**Excerpted data:**
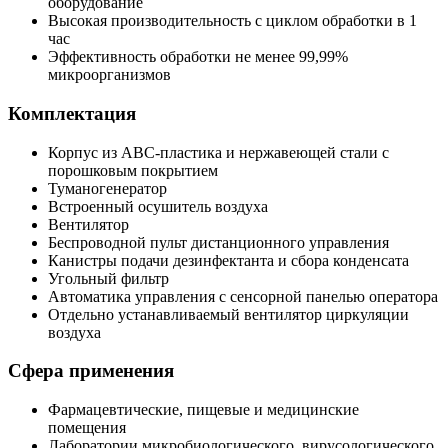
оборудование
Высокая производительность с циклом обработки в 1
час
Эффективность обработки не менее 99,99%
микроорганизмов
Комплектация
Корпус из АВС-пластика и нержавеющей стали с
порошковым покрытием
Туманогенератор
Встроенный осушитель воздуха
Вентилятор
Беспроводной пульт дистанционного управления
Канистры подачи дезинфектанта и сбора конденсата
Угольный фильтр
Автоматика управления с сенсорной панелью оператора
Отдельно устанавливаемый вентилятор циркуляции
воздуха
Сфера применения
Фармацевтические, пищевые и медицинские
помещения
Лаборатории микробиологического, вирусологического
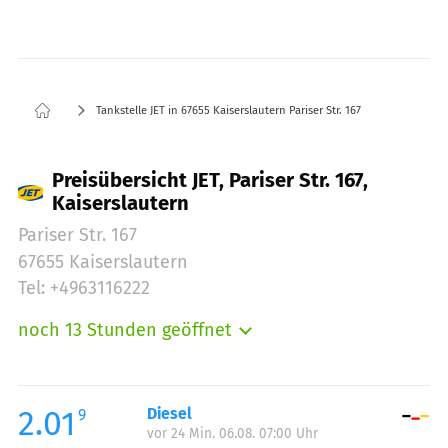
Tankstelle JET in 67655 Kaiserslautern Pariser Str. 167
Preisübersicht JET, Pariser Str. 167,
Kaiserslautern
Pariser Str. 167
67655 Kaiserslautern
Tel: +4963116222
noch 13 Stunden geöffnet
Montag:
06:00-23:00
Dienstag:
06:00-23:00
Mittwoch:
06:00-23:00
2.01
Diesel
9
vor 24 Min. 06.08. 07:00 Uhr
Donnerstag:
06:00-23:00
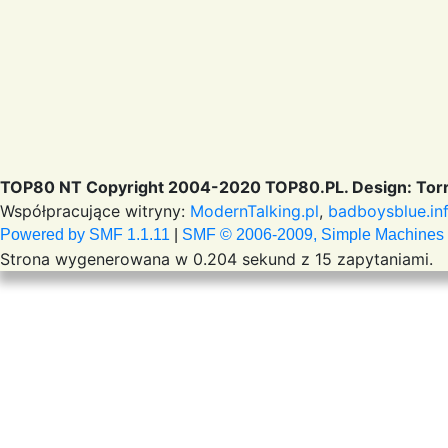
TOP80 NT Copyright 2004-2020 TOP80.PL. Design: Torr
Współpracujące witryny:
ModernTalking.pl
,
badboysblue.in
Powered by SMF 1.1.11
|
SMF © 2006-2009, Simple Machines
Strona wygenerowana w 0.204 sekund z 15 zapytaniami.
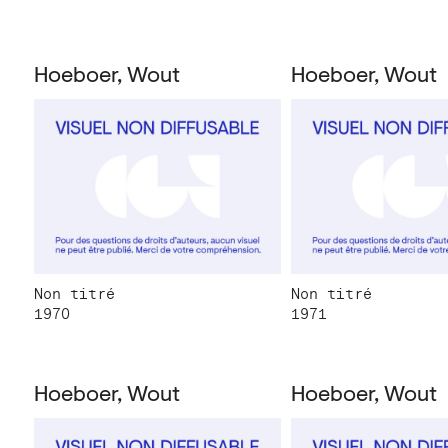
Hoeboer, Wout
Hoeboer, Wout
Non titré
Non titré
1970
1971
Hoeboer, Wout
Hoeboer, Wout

...

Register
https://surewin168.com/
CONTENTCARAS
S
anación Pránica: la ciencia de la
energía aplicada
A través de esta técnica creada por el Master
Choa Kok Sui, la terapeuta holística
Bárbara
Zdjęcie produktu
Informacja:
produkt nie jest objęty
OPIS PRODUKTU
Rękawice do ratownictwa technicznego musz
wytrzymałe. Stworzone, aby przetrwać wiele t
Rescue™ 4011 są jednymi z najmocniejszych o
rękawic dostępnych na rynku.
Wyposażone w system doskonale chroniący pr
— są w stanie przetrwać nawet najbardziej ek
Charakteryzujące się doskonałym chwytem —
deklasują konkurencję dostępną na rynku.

--

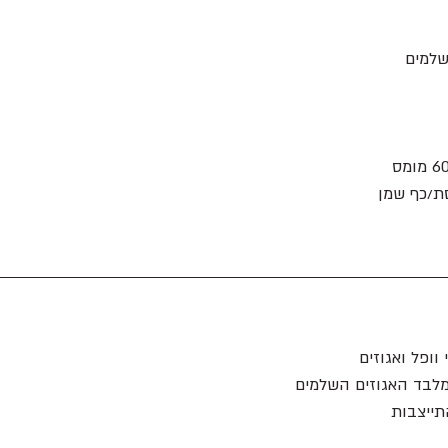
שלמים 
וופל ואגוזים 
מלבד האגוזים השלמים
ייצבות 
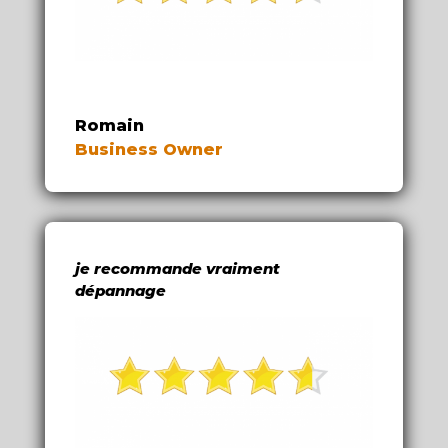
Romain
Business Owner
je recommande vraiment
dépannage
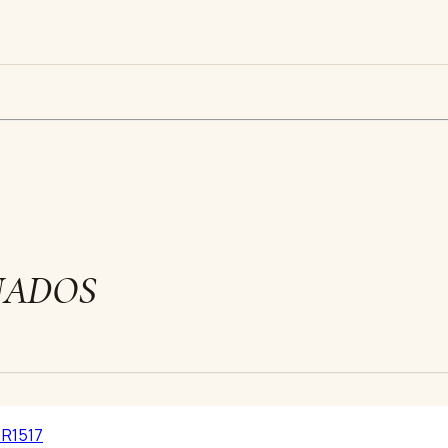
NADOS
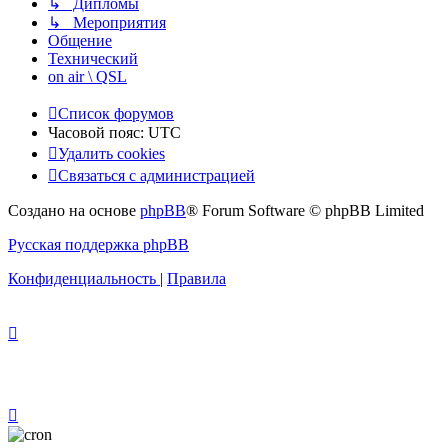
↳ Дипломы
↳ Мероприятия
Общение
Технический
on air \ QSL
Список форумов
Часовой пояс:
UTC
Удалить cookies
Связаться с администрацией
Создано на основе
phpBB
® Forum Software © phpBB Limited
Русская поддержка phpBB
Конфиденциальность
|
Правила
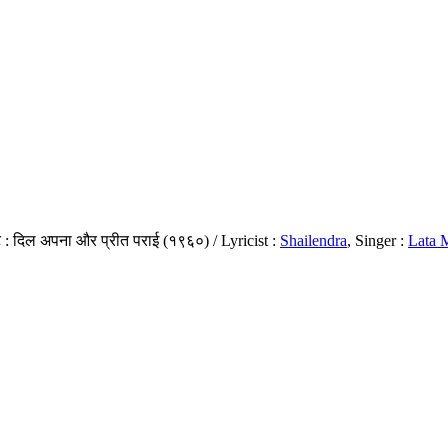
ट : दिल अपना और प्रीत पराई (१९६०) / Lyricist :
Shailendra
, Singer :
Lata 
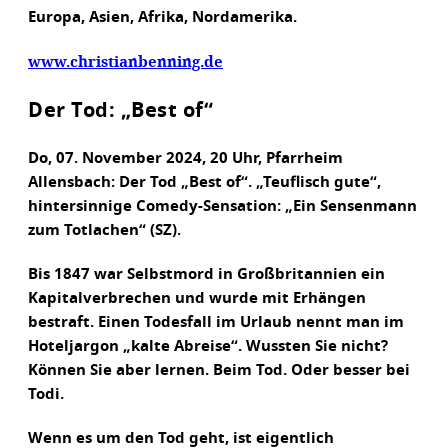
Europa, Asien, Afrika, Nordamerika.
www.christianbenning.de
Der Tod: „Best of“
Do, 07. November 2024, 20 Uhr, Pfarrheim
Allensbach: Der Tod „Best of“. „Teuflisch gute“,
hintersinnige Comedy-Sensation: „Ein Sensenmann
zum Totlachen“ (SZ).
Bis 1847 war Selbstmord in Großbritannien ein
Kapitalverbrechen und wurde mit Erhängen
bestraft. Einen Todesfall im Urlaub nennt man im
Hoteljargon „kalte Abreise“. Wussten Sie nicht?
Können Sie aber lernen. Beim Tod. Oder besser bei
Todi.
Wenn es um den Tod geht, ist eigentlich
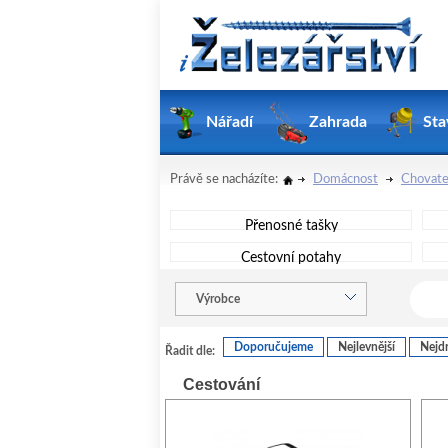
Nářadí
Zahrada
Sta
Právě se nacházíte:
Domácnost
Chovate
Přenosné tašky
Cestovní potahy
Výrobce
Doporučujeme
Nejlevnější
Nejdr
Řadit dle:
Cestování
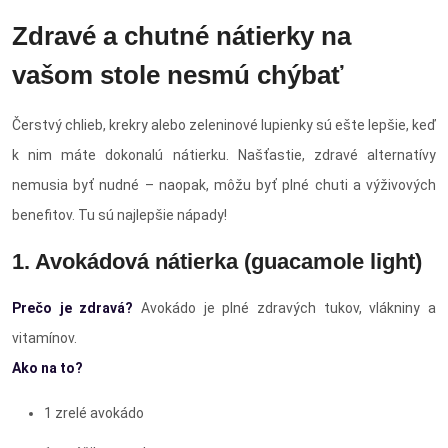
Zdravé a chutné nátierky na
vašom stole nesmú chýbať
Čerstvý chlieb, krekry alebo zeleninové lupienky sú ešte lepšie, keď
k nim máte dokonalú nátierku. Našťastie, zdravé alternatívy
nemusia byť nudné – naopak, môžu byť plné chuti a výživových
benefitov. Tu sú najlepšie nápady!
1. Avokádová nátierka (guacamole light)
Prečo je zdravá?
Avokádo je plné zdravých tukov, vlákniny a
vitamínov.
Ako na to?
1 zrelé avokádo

**Problem:** Please tally the lines in the material above that contain the string "Pariser", and reply with the number alone.

**Exercise output:** 3